When turning something into a Box on the struct, the struct's constructor must be updated, any mutator functions and the at the constructor call site. Users/consumers/owners of the struct however are unaffected.

This requires dynamic dispatch adding overhead.

extern crate rand;
use rand::{Rng, StdRng};
pub struct Context {
   rng: Box<Rng>, // <- This is changed
}
impl Context {
   pub fn new(rng: Box<Rng>) -> Context {  // <- Now this line must be changed
       Context {rng: rng}
   }
   pub fn set_rng(&self, rng: Box<Rng>) {  // <- ...this line must be changed
       self.rng = rng;
   }
}
impl SomeTrait for Context {
    //...Blah
}
fn use_context(ctx: &Context) {
    //...
}
fn main() {
   let seed: &[_] = &[1, 2, 3, 4];
   let mut rng = StdRng::from_seed(seed);
   let mut ctx = Context::new(Box::new(rng)); // <- ...this line must be changed
   use_context(&ctx)
}

Using &'s

Requires lifetime to be specified in generics.

extern crate rand;
use rand::{Rng, StdRng};
pub struct Context<'a> { // <- This must be changed
   rng: &'a Rng, // <- So this can be changed
}
impl Context<'a> { // The same generic signature must be added here
   pub fn new(rng: &Rng) -> Context<'a> {  // <- ...Here
       Context {rng: rng}
   }
   pub fn set_rng(&self, rng: &Rng) {
       self.rng = rng;
   }
}
impl SomeTrait for Context<'a> { // <- ...Here
    //...Blah
}
fn use_context(ctx: &Context<'a>) { // <- ...and here
    //...
}
fn main() {
   let seed: &[_] = &[1, 2, 3, 4];
   let mut rng = StdRng::from_seed(seed);
   let mut ctx = Context::new(&rng);
   use_context(&ctx)
}

Using trait's instead of the struct

Requires traits to be defined.
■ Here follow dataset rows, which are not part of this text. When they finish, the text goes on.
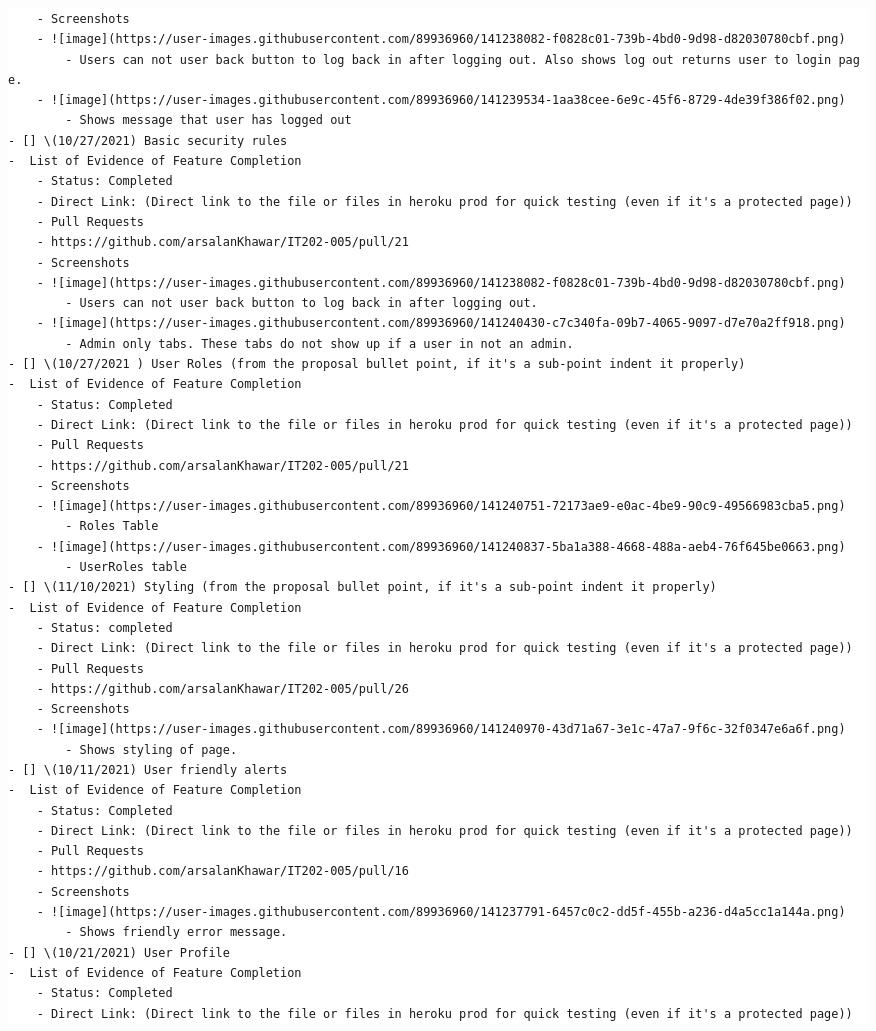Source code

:         - Screenshots
        - ![image](https://user-images.githubusercontent.com/89936960/141238082-f0828c01-739b-4bd0-9d98-d82030780cbf.png)
            - Users can not user back button to log back in after logging out. Also shows log out returns user to login page.
        - ![image](https://user-images.githubusercontent.com/89936960/141239534-1aa38cee-6e9c-45f6-8729-4de39f386f02.png)
            - Shows message that user has logged out
    - [] \(10/27/2021) Basic security rules
    -  List of Evidence of Feature Completion
        - Status: Completed
        - Direct Link: (Direct link to the file or files in heroku prod for quick testing (even if it's a protected page))
        - Pull Requests
        - https://github.com/arsalanKhawar/IT202-005/pull/21
        - Screenshots
        - ![image](https://user-images.githubusercontent.com/89936960/141238082-f0828c01-739b-4bd0-9d98-d82030780cbf.png)
            - Users can not user back button to log back in after logging out.
        - ![image](https://user-images.githubusercontent.com/89936960/141240430-c7c340fa-09b7-4065-9097-d7e70a2ff918.png)
            - Admin only tabs. These tabs do not show up if a user in not an admin.
    - [] \(10/27/2021 ) User Roles (from the proposal bullet point, if it's a sub-point indent it properly)
    -  List of Evidence of Feature Completion
        - Status: Completed
        - Direct Link: (Direct link to the file or files in heroku prod for quick testing (even if it's a protected page))
        - Pull Requests
        - https://github.com/arsalanKhawar/IT202-005/pull/21
        - Screenshots
        - ![image](https://user-images.githubusercontent.com/89936960/141240751-72173ae9-e0ac-4be9-90c9-49566983cba5.png)
            - Roles Table
        - ![image](https://user-images.githubusercontent.com/89936960/141240837-5ba1a388-4668-488a-aeb4-76f645be0663.png)
            - UserRoles table
    - [] \(11/10/2021) Styling (from the proposal bullet point, if it's a sub-point indent it properly)
    -  List of Evidence of Feature Completion
        - Status: completed
        - Direct Link: (Direct link to the file or files in heroku prod for quick testing (even if it's a protected page))
        - Pull Requests
        - https://github.com/arsalanKhawar/IT202-005/pull/26
        - Screenshots
        - ![image](https://user-images.githubusercontent.com/89936960/141240970-43d71a67-3e1c-47a7-9f6c-32f0347e6a6f.png)
            - Shows styling of page.
    - [] \(10/11/2021) User friendly alerts 
    -  List of Evidence of Feature Completion
        - Status: Completed
        - Direct Link: (Direct link to the file or files in heroku prod for quick testing (even if it's a protected page))
        - Pull Requests
        - https://github.com/arsalanKhawar/IT202-005/pull/16
        - Screenshots
        - ![image](https://user-images.githubusercontent.com/89936960/141237791-6457c0c2-dd5f-455b-a236-d4a5cc1a144a.png)
            - Shows friendly error message.
    - [] \(10/21/2021) User Profile 
    -  List of Evidence of Feature Completion
        - Status: Completed
        - Direct Link: (Direct link to the file or files in heroku prod for quick testing (even if it's a protected page))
Still needs generics on the structs functions such as the constructor. However user/consumers functions are uneffected. But any structs that want to hold a reference this struct must now deal with the same trait object problem.

pub struct ContextRaw {
}

Using a global

For example rusts simple log class. Doesn't allow for multiple different contexts with their own separate Rng generators. Maybe some thread_local variant would work but that seems to be a pain and a hack. Globals suck.

Using closures

Pass in the function of the object you want to call, rather than the object. More burdun on the construct site and seems to defeat the point of having traits.